Crash fatalities are down, but may be more because of safer cars than safer driving
It seems like every few days, news of a fatal crash shakes us.
Recent examples include an SUV rear-ending a school bus near Campton Hills, resulting in two young adult passengers dying Oct. 31.
And on Oct. 29, a three-vehicle crash killed one driver and her passenger in Geneva.
But preliminary state data shows fatalities from collisions in Illinois actually dipped by 6% this year, declining from 1,113 as of Nov. 1, 2021, to 1,045 this year.
Fatal crashes reached 950 last Tuesday compared to a total of 1,210 in 2021, the Illinois Department of Transportation reported.
Yet those numbers don't paint the full picture.
"Drivers, based on commuting along I-90 to and from the Rockford area every day, have never been more aggressive, driven faster or have been more ignorant of signage coming into or operating in work zones," veteran traffic analyst Kris Habermehl noted. "I would ascribe the lower fatality count more to crashworthy vehicle design and improvements in passive restraint systems."
In other words: "Survivability quietly rises in spite of careless or distracted drivers getting into wrecks."
Across Illinois, overall vehicle crashes increased by 19%, or from 248,261 in 2020 to 295,912 in 2021, reflecting more people returning to work during the pandemic.
Kane County has had a grim few weeks.
"We really need people to pay attention and reduce their speeds," Undersheriff Pat Gengler urged. "These are two of the biggest reasons crashes can result in fatalities. The higher the speed, the more intense the damage to the car, and the likelihood that safety features are not going to be able to prevent the serious or fatal injuries."
In the metro area, Cook, DuPage and Will counties show downward trends for traffic fatalities as of Nov. 1, according to IDOT.

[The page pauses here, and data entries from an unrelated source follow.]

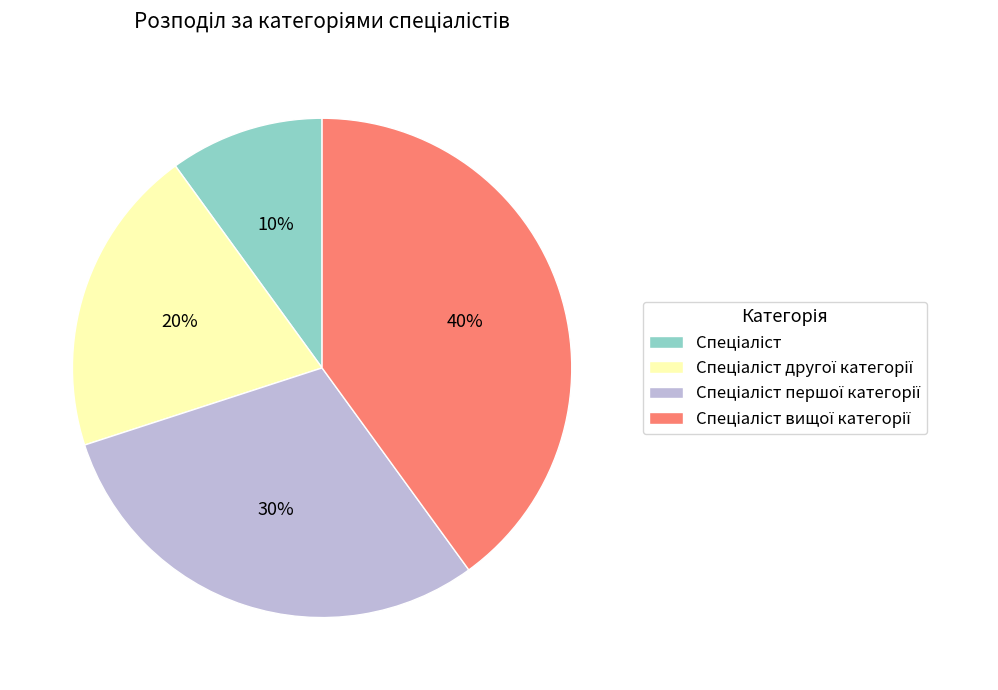

To the nearest percent, what is the average slice percentage?

25%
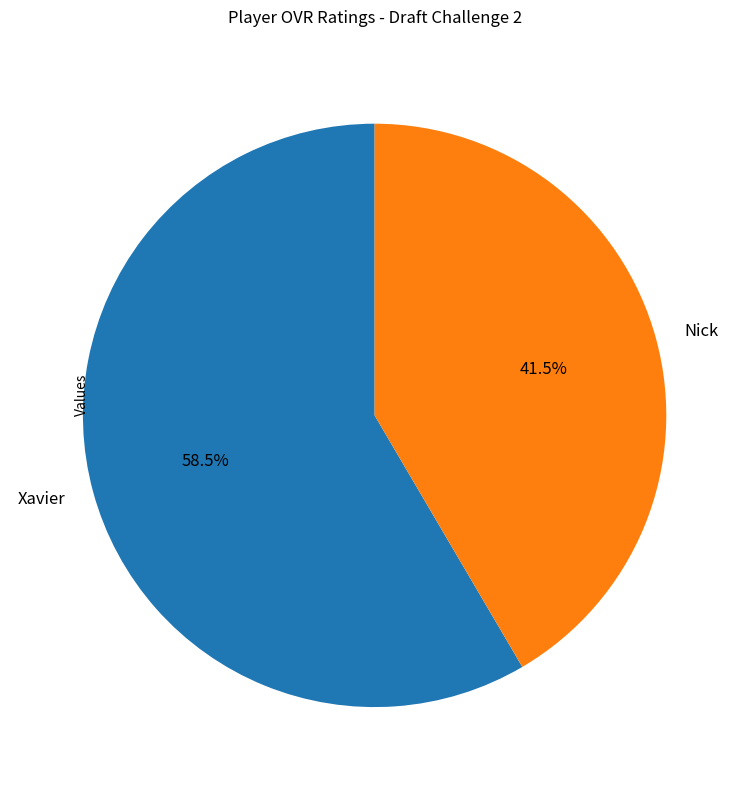

Which category has the smallest portion of the pie?

Nick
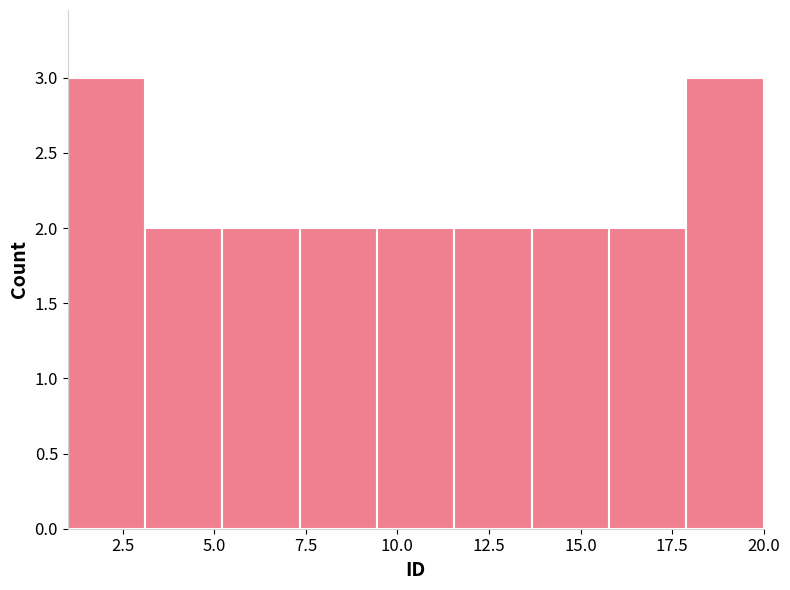

Reading left to right, transcribe this chart: for each bar, give the range it covers on the x-axis and its height. Neither the bar edges nor the heights are printed on the chart, so give them approximately, as read against the axes.

1.0 to 3.0: 3
3.0 to 5.0: 2
5.0 to 7.5: 2
7.5 to 9.5: 2
9.5 to 11.5: 2
11.5 to 13.5: 2
13.5 to 16.0: 2
16.0 to 18.0: 2
18.0 to 20.0: 3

But Lake and McHenry counties have surpassed traffic deaths from 2021. Lake recorded 43 fatalities as of Nov. 1 in contrast with 37 people last year.
So far, Kane County casualties appear level. Data shows 34 fatalities, or 3.4 a month, as of Nov. 1. In 2021, 42 people died in Kane crashes, or 3.5 a month.

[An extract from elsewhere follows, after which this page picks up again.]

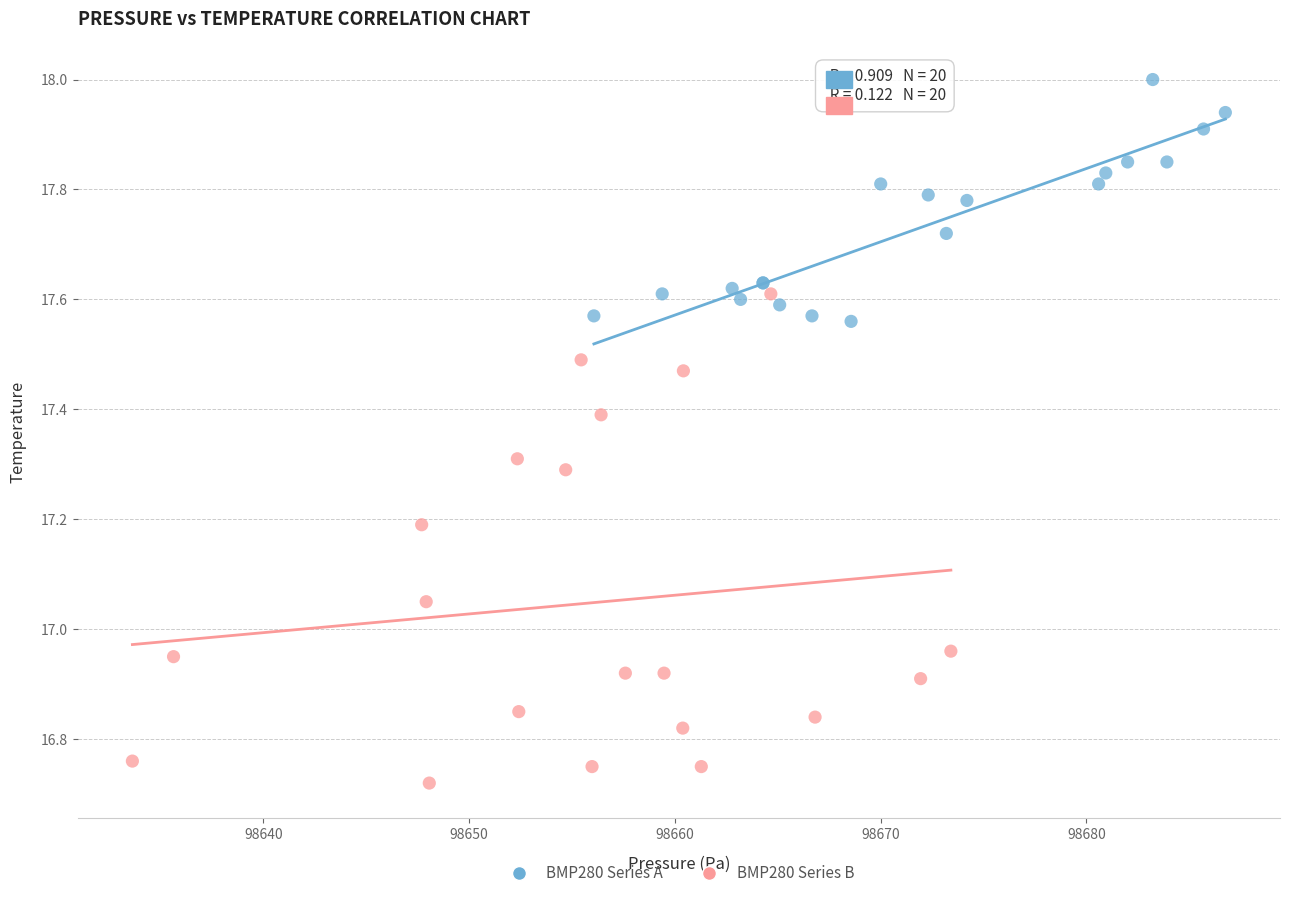

Which series has the widest spread of Y values?

BMP280 Series B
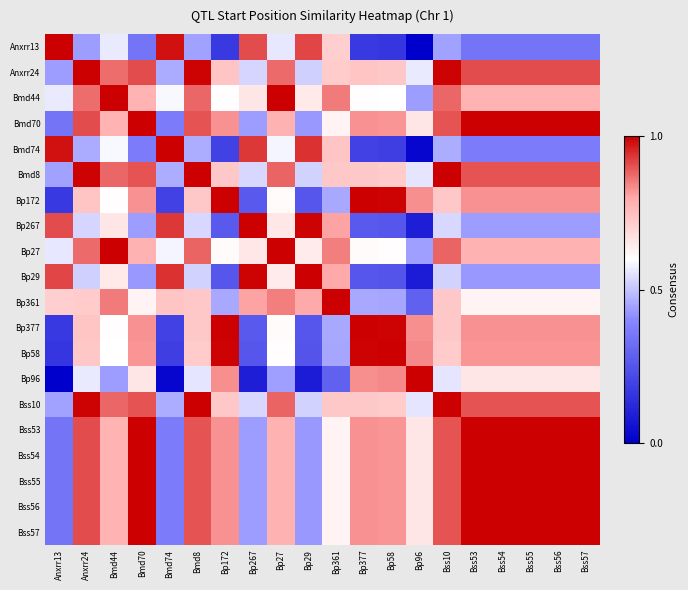

At which category does the chart reach its peak across all series?

Anxrr13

In McHenry County, 23 individuals had died in crashes as of last week, compared to 20 for the entirety of 2021.
"Higher speeds mixed with any sort of distraction is a recipe for a tragic incident," Gengler said. "These are two areas the personal responsibility comes into play. People choose to speed and not pay attention. Drivers can choose to operate the vehicles safely and, by doing so, play a part in reducing crashes all together."
There is reason for some optimism, said Habermehl, CBS 2 Chicago traffic and airborne spot news reporter.
"More people that should have been more grievously injured are surviving due to air bags and other restraints. Not to mention that we are finally seeing even older used vehicles having side curtains and knee and side bolsters as the really elderly 'last generation' vehicles hit the scrap pile and are not resold."